### DATA LISTING
===

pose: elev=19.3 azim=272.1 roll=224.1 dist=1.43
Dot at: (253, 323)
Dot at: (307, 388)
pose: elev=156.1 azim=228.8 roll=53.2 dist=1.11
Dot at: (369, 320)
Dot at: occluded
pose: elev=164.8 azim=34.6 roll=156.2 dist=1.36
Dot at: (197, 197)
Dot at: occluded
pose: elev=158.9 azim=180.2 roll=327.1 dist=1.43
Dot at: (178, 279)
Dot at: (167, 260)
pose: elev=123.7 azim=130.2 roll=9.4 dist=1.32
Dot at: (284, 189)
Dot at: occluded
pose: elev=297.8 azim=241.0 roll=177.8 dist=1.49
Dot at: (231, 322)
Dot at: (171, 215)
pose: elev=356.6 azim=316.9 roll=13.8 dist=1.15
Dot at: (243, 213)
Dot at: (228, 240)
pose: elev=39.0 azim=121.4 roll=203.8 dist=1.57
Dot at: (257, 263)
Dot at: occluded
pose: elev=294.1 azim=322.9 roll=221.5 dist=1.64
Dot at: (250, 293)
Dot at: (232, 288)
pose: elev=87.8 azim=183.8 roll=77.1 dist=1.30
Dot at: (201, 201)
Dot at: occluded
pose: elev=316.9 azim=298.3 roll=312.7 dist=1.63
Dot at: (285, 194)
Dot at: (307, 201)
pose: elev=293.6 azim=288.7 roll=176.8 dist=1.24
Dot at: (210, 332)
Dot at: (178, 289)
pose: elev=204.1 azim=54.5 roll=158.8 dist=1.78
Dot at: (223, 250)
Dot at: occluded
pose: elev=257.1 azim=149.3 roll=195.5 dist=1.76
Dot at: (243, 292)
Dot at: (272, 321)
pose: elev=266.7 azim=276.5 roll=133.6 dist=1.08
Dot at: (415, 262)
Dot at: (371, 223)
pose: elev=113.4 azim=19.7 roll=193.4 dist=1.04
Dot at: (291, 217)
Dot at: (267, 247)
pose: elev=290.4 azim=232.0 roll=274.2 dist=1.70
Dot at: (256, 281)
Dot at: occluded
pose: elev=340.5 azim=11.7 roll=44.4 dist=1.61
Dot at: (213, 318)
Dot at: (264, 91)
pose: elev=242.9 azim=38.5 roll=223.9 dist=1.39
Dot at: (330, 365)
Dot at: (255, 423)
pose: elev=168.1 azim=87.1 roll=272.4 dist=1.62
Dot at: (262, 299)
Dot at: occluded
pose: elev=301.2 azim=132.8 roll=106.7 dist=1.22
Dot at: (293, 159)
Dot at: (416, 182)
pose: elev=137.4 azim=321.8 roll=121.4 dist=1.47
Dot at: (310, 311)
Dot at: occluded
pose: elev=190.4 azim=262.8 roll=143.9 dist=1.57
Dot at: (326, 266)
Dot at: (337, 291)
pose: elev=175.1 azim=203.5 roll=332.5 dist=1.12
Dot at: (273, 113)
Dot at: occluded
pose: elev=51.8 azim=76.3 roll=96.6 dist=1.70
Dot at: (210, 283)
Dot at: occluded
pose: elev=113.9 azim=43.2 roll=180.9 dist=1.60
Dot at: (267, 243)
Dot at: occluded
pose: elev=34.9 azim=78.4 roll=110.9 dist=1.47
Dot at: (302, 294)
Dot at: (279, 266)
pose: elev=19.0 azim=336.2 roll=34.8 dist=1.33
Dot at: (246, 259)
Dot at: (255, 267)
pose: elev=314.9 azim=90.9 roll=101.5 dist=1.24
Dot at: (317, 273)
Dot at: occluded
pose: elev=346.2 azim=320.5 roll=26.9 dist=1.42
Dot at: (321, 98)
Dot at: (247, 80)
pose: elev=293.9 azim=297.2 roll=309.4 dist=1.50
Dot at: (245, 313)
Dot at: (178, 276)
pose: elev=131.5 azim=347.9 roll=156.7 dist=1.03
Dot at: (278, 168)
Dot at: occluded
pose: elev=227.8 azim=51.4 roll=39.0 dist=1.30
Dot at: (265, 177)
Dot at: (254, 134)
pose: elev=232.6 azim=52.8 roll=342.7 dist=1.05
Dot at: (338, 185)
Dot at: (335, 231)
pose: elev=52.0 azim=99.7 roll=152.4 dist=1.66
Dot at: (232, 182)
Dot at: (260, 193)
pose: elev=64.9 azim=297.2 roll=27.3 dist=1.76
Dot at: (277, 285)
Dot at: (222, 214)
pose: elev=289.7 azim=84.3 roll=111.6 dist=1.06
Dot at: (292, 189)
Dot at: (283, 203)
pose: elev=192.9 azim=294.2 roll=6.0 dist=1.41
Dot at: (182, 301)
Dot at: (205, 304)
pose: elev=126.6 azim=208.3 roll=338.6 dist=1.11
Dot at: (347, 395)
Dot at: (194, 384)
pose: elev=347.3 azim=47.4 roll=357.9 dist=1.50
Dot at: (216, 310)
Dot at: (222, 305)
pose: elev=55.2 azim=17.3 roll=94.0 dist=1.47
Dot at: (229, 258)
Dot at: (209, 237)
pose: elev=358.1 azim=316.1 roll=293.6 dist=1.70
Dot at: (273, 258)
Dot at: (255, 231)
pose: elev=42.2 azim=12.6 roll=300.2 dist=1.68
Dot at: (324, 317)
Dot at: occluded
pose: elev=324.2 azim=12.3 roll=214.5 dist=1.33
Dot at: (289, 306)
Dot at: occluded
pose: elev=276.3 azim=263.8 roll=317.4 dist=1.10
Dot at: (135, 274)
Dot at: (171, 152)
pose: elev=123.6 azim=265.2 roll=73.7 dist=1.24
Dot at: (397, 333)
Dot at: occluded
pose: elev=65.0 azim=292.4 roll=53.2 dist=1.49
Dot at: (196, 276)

===

### SET EXERCISE
Rewrite all of the rows above, replacing every "dist" with "range" and changing nothing else.

### TASK OUTPUT
pose: elev=19.3 azim=272.1 roll=224.1 range=1.43
Dot at: (253, 323)
Dot at: (307, 388)
pose: elev=156.1 azim=228.8 roll=53.2 range=1.11
Dot at: (369, 320)
Dot at: occluded
pose: elev=164.8 azim=34.6 roll=156.2 range=1.36
Dot at: (197, 197)
Dot at: occluded
pose: elev=158.9 azim=180.2 roll=327.1 range=1.43
Dot at: (178, 279)
Dot at: (167, 260)
pose: elev=123.7 azim=130.2 roll=9.4 range=1.32
Dot at: (284, 189)
Dot at: occluded
pose: elev=297.8 azim=241.0 roll=177.8 range=1.49
Dot at: (231, 322)
Dot at: (171, 215)
pose: elev=356.6 azim=316.9 roll=13.8 range=1.15
Dot at: (243, 213)
Dot at: (228, 240)
pose: elev=39.0 azim=121.4 roll=203.8 range=1.57
Dot at: (257, 263)
Dot at: occluded
pose: elev=294.1 azim=322.9 roll=221.5 range=1.64
Dot at: (250, 293)
Dot at: (232, 288)
pose: elev=87.8 azim=183.8 roll=77.1 range=1.30
Dot at: (201, 201)
Dot at: occluded
pose: elev=316.9 azim=298.3 roll=312.7 range=1.63
Dot at: (285, 194)
Dot at: (307, 201)
pose: elev=293.6 azim=288.7 roll=176.8 range=1.24
Dot at: (210, 332)
Dot at: (178, 289)
pose: elev=204.1 azim=54.5 roll=158.8 range=1.78
Dot at: (223, 250)
Dot at: occluded
pose: elev=257.1 azim=149.3 roll=195.5 range=1.76
Dot at: (243, 292)
Dot at: (272, 321)
pose: elev=266.7 azim=276.5 roll=133.6 range=1.08
Dot at: (415, 262)
Dot at: (371, 223)
pose: elev=113.4 azim=19.7 roll=193.4 range=1.04
Dot at: (291, 217)
Dot at: (267, 247)
pose: elev=290.4 azim=232.0 roll=274.2 range=1.70
Dot at: (256, 281)
Dot at: occluded
pose: elev=340.5 azim=11.7 roll=44.4 range=1.61
Dot at: (213, 318)
Dot at: (264, 91)
pose: elev=242.9 azim=38.5 roll=223.9 range=1.39
Dot at: (330, 365)
Dot at: (255, 423)
pose: elev=168.1 azim=87.1 roll=272.4 range=1.62
Dot at: (262, 299)
Dot at: occluded
pose: elev=301.2 azim=132.8 roll=106.7 range=1.22
Dot at: (293, 159)
Dot at: (416, 182)
pose: elev=137.4 azim=321.8 roll=121.4 range=1.47
Dot at: (310, 311)
Dot at: occluded
pose: elev=190.4 azim=262.8 roll=143.9 range=1.57
Dot at: (326, 266)
Dot at: (337, 291)
pose: elev=175.1 azim=203.5 roll=332.5 range=1.12
Dot at: (273, 113)
Dot at: occluded
pose: elev=51.8 azim=76.3 roll=96.6 range=1.70
Dot at: (210, 283)
Dot at: occluded
pose: elev=113.9 azim=43.2 roll=180.9 range=1.60
Dot at: (267, 243)
Dot at: occluded
pose: elev=34.9 azim=78.4 roll=110.9 range=1.47
Dot at: (302, 294)
Dot at: (279, 266)
pose: elev=19.0 azim=336.2 roll=34.8 range=1.33
Dot at: (246, 259)
Dot at: (255, 267)
pose: elev=314.9 azim=90.9 roll=101.5 range=1.24
Dot at: (317, 273)
Dot at: occluded
pose: elev=346.2 azim=320.5 roll=26.9 range=1.42
Dot at: (321, 98)
Dot at: (247, 80)
pose: elev=293.9 azim=297.2 roll=309.4 range=1.50
Dot at: (245, 313)
Dot at: (178, 276)
pose: elev=131.5 azim=347.9 roll=156.7 range=1.03
Dot at: (278, 168)
Dot at: occluded
pose: elev=227.8 azim=51.4 roll=39.0 range=1.30
Dot at: (265, 177)
Dot at: (254, 134)
pose: elev=232.6 azim=52.8 roll=342.7 range=1.05
Dot at: (338, 185)
Dot at: (335, 231)
pose: elev=52.0 azim=99.7 roll=152.4 range=1.66
Dot at: (232, 182)
Dot at: (260, 193)
pose: elev=64.9 azim=297.2 roll=27.3 range=1.76
Dot at: (277, 285)
Dot at: (222, 214)
pose: elev=289.7 azim=84.3 roll=111.6 range=1.06
Dot at: (292, 189)
Dot at: (283, 203)
pose: elev=192.9 azim=294.2 roll=6.0 range=1.41
Dot at: (182, 301)
Dot at: (205, 304)
pose: elev=126.6 azim=208.3 roll=338.6 range=1.11
Dot at: (347, 395)
Dot at: (194, 384)
pose: elev=347.3 azim=47.4 roll=357.9 range=1.50
Dot at: (216, 310)
Dot at: (222, 305)
pose: elev=55.2 azim=17.3 roll=94.0 range=1.47
Dot at: (229, 258)
Dot at: (209, 237)
pose: elev=358.1 azim=316.1 roll=293.6 range=1.70
Dot at: (273, 258)
Dot at: (255, 231)
pose: elev=42.2 azim=12.6 roll=300.2 range=1.68
Dot at: (324, 317)
Dot at: occluded
pose: elev=324.2 azim=12.3 roll=214.5 range=1.33
Dot at: (289, 306)
Dot at: occluded
pose: elev=276.3 azim=263.8 roll=317.4 range=1.10
Dot at: (135, 274)
Dot at: (171, 152)
pose: elev=123.6 azim=265.2 roll=73.7 range=1.24
Dot at: (397, 333)
Dot at: occluded
pose: elev=65.0 azim=292.4 roll=53.2 range=1.49
Dot at: (196, 276)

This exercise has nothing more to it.